A much different outcome would have resulted if the staff, including the dietitian, had followed an appropriate clinical path and initiated interventions to prevent the pressure ulcer from developing or to heal it before it reached a Stage IV.
On admission, the resident was found to be undernourished and edentulous and to have a hydration deficit. The staff should have identified her food preferences and served her favorites to stimulate eating and deal with her nourishment issues. Because she was edentulous, the staff should have:
- determined if the consistency of her diet needed to be changed and requested a speech evaluation
- offered snacks between meals
- checked whether she needed assistance at mealtime
- weighed her weekly and recorded the weights in her chart.
To manage the resident's hydration deficit, the staff should have offered her fluids between meals and during daily care and encouraged her family to get involved in mealtime.
Pressure Ulcer Interventions
Two weeks after admission, the patient developed a Stage II pressure ulcer. At this point, appropriate interventions should have included:
- a dietary consultation with the staff and caregivers
- documentation of a revised care plan, including a request for routine comprehensive metabolic panel to evaluate her biochemical data, increased protein intake (1.2 to 1.5 gm/kg body weight), and a request for the physician to order a multivitamin
- review of the resident's medications to determine if any were causing adverse reactions that could affect her appetite
- consideration of fortified foods.
At 30 days, the resident had a Stage IV pressure ulcer and significant unintentional weight loss. Interventions to promote healing and restore the lost weight should have included:
- notification of the family, physician, and dietitian that the resident had lost too much weight
- evaluation of the resident's food and fluid intake by the dietitian and recommendations for improving her intake
- encouragement of an exercise program that would stimulate her appetite
- evaluation of her need for assistance with feeding
- implementation of a restorative dining program, which is free from distractions and interruptions. The caregivers focus on frequent reminders to eat or drink, and offer alternative forms of food, such as finger foods or popsicles.
- request for inclusion of wound-specific supplements, for example, supplements fortified with L-arginine, glutamine, ascorbic acid, zinc, and vitamin E.
- review of the resident's advance directive as it relates to nutrition
- consideration of other treatment options, such as palliative care.

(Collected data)
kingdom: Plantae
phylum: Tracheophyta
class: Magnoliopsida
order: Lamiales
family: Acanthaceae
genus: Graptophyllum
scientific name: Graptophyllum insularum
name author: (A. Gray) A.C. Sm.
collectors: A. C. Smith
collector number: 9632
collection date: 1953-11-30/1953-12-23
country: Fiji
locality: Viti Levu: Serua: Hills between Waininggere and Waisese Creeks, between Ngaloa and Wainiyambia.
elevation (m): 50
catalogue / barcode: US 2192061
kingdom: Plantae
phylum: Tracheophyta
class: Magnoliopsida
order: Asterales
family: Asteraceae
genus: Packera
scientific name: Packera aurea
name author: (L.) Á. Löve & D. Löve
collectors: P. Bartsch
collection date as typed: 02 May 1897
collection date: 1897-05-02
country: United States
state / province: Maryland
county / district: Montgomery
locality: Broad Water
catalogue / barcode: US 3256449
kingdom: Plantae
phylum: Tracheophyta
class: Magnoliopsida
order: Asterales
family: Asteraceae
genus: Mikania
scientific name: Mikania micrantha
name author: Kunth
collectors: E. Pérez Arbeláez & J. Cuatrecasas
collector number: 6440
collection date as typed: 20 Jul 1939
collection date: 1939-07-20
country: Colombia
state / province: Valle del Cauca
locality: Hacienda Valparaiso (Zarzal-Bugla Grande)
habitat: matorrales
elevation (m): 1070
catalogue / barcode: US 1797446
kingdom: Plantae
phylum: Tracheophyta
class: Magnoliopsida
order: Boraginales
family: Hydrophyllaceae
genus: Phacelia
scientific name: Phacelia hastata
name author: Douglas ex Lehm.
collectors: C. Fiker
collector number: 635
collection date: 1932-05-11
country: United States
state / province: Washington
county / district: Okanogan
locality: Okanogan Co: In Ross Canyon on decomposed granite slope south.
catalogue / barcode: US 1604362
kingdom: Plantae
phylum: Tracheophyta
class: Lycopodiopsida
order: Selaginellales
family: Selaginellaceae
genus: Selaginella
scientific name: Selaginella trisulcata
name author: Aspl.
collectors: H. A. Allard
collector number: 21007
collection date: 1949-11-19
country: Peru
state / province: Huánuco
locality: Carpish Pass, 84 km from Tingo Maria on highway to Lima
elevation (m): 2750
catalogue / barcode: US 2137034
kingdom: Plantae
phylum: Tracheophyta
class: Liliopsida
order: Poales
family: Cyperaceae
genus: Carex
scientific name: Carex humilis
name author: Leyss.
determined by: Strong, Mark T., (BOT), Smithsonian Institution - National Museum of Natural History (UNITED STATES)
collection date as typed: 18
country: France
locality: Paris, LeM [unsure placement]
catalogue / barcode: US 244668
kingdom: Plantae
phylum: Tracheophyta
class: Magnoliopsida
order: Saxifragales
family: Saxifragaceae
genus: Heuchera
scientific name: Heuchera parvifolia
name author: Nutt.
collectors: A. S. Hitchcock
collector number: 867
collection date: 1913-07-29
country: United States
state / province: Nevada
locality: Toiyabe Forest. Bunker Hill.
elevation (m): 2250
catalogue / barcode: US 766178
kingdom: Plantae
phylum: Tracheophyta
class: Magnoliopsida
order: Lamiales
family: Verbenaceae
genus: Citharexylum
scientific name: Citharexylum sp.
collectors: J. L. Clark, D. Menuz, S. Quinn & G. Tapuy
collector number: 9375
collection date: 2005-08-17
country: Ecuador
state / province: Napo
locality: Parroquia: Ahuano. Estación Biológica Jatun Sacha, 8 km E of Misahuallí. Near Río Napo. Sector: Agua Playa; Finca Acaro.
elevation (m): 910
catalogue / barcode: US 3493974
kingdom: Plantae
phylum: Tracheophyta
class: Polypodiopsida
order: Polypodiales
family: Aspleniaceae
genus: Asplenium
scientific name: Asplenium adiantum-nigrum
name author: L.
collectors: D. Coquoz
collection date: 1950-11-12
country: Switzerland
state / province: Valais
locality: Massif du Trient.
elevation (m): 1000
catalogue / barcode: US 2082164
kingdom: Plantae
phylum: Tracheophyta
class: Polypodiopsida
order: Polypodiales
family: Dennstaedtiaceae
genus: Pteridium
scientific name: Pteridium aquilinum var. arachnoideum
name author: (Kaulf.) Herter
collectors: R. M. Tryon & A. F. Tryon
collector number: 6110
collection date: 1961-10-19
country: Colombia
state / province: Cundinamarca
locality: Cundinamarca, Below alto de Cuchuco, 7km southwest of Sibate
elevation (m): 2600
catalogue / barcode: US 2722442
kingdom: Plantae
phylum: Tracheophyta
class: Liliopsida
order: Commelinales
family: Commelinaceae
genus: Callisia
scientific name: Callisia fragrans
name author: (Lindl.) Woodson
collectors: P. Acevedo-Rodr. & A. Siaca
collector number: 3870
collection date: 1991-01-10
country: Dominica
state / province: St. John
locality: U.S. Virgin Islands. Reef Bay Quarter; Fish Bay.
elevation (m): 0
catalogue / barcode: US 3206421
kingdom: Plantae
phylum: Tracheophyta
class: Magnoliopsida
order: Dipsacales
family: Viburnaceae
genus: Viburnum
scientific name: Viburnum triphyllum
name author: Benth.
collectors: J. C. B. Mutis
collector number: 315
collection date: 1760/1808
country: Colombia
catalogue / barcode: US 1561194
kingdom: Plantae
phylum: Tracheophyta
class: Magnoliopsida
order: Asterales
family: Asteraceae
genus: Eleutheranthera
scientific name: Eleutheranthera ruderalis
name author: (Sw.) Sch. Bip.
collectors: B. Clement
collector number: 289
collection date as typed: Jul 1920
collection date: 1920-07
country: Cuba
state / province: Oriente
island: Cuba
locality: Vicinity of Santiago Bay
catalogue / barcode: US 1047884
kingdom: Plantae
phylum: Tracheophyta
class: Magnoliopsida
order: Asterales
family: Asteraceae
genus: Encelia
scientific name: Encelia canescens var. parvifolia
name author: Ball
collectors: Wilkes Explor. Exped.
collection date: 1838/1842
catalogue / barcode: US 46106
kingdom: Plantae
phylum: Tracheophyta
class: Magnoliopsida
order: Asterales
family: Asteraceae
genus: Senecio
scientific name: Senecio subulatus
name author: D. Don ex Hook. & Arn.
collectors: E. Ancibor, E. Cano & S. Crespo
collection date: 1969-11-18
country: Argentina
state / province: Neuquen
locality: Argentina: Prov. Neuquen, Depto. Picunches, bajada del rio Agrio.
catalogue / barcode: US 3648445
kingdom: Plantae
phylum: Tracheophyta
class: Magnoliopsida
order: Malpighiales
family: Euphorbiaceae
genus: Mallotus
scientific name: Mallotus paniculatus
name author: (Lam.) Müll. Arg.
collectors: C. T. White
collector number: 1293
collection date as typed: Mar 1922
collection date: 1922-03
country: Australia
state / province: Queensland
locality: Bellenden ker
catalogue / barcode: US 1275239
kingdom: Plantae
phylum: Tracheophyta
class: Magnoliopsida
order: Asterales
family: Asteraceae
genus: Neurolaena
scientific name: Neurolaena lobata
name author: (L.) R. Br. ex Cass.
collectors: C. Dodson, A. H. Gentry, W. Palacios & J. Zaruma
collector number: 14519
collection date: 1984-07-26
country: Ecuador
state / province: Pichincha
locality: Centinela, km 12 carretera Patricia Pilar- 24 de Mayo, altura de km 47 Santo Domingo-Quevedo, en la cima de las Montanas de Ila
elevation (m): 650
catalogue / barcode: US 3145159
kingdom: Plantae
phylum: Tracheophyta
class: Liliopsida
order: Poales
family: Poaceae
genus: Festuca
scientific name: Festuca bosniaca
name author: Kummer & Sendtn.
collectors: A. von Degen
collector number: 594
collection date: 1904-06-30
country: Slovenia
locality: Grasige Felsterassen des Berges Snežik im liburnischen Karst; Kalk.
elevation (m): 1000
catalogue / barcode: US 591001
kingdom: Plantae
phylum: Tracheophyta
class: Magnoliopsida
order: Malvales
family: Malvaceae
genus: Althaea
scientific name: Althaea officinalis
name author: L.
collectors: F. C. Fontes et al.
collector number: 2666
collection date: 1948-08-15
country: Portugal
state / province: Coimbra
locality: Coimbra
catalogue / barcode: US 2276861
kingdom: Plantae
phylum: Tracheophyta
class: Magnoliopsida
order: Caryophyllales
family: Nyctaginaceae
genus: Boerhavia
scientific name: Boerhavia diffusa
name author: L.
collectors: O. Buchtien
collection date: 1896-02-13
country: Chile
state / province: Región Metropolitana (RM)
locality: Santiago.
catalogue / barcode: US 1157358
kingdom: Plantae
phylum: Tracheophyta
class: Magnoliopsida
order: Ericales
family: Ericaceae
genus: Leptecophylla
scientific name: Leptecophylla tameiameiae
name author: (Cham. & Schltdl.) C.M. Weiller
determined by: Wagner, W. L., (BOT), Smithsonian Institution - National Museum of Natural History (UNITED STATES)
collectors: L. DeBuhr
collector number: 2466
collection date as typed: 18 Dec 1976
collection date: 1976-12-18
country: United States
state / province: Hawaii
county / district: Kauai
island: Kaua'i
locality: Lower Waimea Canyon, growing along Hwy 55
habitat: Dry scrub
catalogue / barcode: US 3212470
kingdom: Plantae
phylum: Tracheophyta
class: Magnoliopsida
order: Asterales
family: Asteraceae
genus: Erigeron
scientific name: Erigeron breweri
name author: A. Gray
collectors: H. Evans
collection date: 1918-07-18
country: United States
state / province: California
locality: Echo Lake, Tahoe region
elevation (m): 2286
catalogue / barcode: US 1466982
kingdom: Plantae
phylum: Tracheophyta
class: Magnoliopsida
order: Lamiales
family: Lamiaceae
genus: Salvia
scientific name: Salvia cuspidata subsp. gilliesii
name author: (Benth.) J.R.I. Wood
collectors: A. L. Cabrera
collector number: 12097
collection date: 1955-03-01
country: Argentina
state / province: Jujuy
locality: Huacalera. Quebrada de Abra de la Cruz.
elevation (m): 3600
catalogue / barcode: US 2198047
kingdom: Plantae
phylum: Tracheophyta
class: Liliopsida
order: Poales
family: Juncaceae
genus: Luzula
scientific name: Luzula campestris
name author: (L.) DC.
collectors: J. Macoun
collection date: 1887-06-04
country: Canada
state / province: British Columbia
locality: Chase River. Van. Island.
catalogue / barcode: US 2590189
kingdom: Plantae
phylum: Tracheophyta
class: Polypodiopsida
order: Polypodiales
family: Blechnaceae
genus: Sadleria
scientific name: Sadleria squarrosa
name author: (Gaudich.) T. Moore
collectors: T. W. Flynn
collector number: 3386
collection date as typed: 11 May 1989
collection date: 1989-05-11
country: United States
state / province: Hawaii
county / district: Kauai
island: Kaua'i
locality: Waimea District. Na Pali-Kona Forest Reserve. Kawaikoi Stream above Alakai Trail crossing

◆ **Exercises to complete**
a - Answer these questions from the text on the resident's pressure ulcer and nutrition care:
(i) How long after admission did the resident develop a Stage II pressure ulcer?
(ii) What range of protein intake does the revised care plan call for?
(iii) Which two alternative forms of food does the restorative dining program offer?
b - Proceed with the text on the resident's pressure ulcer and nutrition care, picking up after its last sentence.
The records have no connection to the text.

◆ **Outputs in order**
a -
(i) Two weeks.
(ii) 1.2 to 1.5 gm/kg body weight.
(iii) Finger foods and popsicles.

b -
The Path Not Taken
Unfortunately, this clinical path was not followed. The staff did not appropriately assess and document the resident's nutritional status, and her condition deteriorated. Frequent evaluation and revision of the plan would have helped improve the outcome.
In addition, the resident had progressive dementia and was unable to ingest adequate calories, an expected outcome of the disease. That should have been taken into account when developing her care plan. Nutrition interventions should have been geared toward maximizing calorie intake, with appropriate revisions to the plan as the resident's condition changed.
This case history illustrates how nutrition plays a key role in helping a facility achieve compliance with Tag F-314. It also demonstrates the importance of nutrition and hydration in preventing and healing pressure ulcers to improve outcomes of care.
1. Liu L, Bopp MM, Roberson PK, Sullivan DH. Undernutrition and risk of mortality in elderly patients within 1 year of hospital discharge. J Gerontol A Biol Sci Med Sci 2002;57:m741–m746.
2. Sullivan DH, Walls RC. Protein-energy undernutrition and the risk of mortality within six years of hospital discharge. J Am Coll Nutr 1998;17:571–8.
3. Thomas DR, Verdery RB, Gardner L, Kant A, Lindsay J. A prospective study of outcome from protein-energy malnutrition in nursing home residents. JPEN J Parenter Enteral Nutr 1991;15:400–4.
4. Abbasi AA, Rudman D. Undernutrition in the nursing home: prevalence, consequences, causes and prevention. Nutr Rev 1994;52:113–22.
5. Ayello EA, Baranoski S, Lyder CH, Cuddigan J. Pressure ulcers. In: Baranoski S, Ayello EA, editors. Wound Care Essentials: Practice Principles. Philadelphia, PA: Lippincott Williams & Wilkins; 2003.